What is the railroad’s rattle doing
to one loose bulb?
*
Your body is wrong. Your body is wrong as a machine full of lead. Your body doesn’t know
itself. Your knee turns out. Think of your body as a landmine. Think of your body as knotted
garden hose. How could God live in your palm? How, when clenching in your sleep? How, when
you slap an alarm to wake yourself up? If your body knew itself, you’d be up to feed the
chickens before dawn. You’d be someone’s pastoral landscape, wrought in oils so thick you can
taste it, taste the river shuddering through fertile soil. You’d be the sunset at a woman’s back as
she calls to her children, somewhere out of frame, who are skinny with summer, a Catherine
wheel of knees.
American Daughter
by Daliah Angelique
I want my covered wagon
I want my prairie isolation
I want to raise the church that will spit me out
I want my dysentery quick and neat
I want my accidental hemlock, come back feeding
the fever with the same clenched jaw
I want my parochial folkways
I want my shotgun shell penitence
I want my shimmering plague of locusts
I want my tired womb folded in the hope chest
I want a testament to my suffering that is promptly paved over and
I want my mother’s trauma sold to me as Tradition, a mandatory aching,
this Next Frontier of the same failed crops,
things stole not conquered,
Sabotage packaged as hope
Untitled
by Chen Chen
The rain wants to ask me
about its sun-piercing mind—
I know.
I know this, even today
on Governors Island where even the trees’

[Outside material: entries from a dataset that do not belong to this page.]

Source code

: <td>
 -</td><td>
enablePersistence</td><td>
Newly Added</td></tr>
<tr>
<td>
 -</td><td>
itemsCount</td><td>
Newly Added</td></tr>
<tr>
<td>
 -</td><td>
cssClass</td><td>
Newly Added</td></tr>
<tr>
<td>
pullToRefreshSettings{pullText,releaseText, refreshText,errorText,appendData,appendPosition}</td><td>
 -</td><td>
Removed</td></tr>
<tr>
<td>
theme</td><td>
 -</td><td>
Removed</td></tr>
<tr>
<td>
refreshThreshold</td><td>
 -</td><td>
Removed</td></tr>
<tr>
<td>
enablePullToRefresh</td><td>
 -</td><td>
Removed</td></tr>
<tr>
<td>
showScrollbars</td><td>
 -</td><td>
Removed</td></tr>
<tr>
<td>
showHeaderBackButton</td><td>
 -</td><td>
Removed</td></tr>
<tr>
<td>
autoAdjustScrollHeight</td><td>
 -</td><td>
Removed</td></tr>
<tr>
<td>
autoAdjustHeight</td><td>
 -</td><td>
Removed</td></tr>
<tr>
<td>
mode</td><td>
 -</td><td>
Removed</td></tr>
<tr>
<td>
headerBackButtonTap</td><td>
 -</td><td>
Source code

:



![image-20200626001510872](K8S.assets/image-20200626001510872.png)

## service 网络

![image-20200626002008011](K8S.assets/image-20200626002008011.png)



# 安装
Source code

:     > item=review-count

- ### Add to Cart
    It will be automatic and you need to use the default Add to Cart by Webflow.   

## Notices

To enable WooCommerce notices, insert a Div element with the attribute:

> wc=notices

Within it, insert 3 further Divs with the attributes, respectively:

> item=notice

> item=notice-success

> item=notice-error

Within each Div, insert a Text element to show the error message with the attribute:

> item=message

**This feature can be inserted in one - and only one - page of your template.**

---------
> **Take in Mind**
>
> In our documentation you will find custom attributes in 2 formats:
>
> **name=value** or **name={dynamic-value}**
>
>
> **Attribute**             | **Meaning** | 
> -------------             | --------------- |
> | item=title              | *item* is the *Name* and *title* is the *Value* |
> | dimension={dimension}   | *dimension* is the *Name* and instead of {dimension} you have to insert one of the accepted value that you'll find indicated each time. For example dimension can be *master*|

questions are a form of heat
and I want to put on this glittery mask
as though it were a wearable mist
machine, and in fact there is a mist
machine, just a couple feet away,
but clearly that is too far
from the pores of my forehead
in which the rain, yes, is asking,
And you here? Are you the tree
I want to fall onto? To nourish?
And the pores of my forehead keep replying,
Yes. Yes. Yes. Yes.
This poem is an excerpt from the first Milk Happening Zine, a product of the inaugural Milk Press Happening.